According to the study authors, this structural remodeling of the brain may help to correct certain neurological deficits associated with depression while at the same time allowing for new insights to be encoded. As such, they speculate that “psilocybin-induced neural plasticity could prime the brain for integrating new psychological experiences,” thereby allowing for a change in mindset.
In addition to this increase in dendritic spines, the researchers also observed elevated excitatory neurotransmission, suggesting that certain depression-associated deficits in brain activity may be reversed by psilocybin. Furthermore, mice that had received the drug displayed better coping behaviors when faced with stress, indicating that the neural changes elicited by the compound could lead to greater resilience.
"It was a real surprise to see such enduring changes from just one dose of psilocybin," said Kwan. "These new connections may be the structural changes the brain uses to store new experiences."
While these findings add to the evidence that psilocybin may help those with severe depression to overcome the condition, the psychedelic nature of the compound makes it unsuitable for many patients, as the hallucinations it generates can be difficult for certain people to handle. The study authors, therefore, attempted to discern whether the improvements in dendritic spine density could be maintained when the psychoactive effects of psilocybin are blocked.
To investigate, they used a compound called ketanserin, which inhibits the serotonin receptors to which psilocybin binds in order to produce alterations of consciousness. This caused the mice to cease twitching their heads when under the effects of the drug, indicating that they were not tripping.

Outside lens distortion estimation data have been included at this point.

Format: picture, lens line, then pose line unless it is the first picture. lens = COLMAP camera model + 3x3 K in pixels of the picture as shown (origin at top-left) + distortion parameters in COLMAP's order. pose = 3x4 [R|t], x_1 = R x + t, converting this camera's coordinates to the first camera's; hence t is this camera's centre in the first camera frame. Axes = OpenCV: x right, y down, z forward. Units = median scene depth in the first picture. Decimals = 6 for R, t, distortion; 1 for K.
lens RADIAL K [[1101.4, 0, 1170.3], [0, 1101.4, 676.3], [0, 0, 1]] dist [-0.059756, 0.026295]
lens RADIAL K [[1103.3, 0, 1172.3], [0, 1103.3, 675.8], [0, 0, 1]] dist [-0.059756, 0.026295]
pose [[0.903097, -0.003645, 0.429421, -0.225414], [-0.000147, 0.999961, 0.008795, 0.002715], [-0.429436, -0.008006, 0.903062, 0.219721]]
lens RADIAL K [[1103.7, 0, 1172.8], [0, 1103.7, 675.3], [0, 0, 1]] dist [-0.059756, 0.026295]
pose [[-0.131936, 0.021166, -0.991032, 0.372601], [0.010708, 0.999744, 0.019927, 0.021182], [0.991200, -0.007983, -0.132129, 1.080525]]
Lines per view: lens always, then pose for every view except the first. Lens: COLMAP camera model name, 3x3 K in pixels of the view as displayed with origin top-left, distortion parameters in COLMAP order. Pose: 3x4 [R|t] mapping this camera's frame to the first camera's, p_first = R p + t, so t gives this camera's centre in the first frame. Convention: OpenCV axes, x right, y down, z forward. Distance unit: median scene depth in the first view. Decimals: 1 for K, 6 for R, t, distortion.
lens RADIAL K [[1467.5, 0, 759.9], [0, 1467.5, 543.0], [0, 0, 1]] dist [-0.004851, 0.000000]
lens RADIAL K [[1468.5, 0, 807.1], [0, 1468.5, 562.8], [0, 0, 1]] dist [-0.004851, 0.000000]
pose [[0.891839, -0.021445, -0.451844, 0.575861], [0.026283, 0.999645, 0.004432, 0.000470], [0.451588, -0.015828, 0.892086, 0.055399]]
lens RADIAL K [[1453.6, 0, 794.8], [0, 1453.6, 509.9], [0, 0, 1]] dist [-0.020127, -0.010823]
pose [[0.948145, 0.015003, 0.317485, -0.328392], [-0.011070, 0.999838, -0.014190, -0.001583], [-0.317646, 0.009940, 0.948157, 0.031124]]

The fact that this did not prevent the formation of new synapses within the frontal cortex suggests that the anti-depressive efficacy of psilocybin may not be dependent upon its psychedelic effects. However, as the authors point out, the psychological impact of psilocybin on humans can’t really be determined by observing the behavior of mice, which is why more research is needed in order to clarify the mechanisms behind the drug’s therapeutic properties.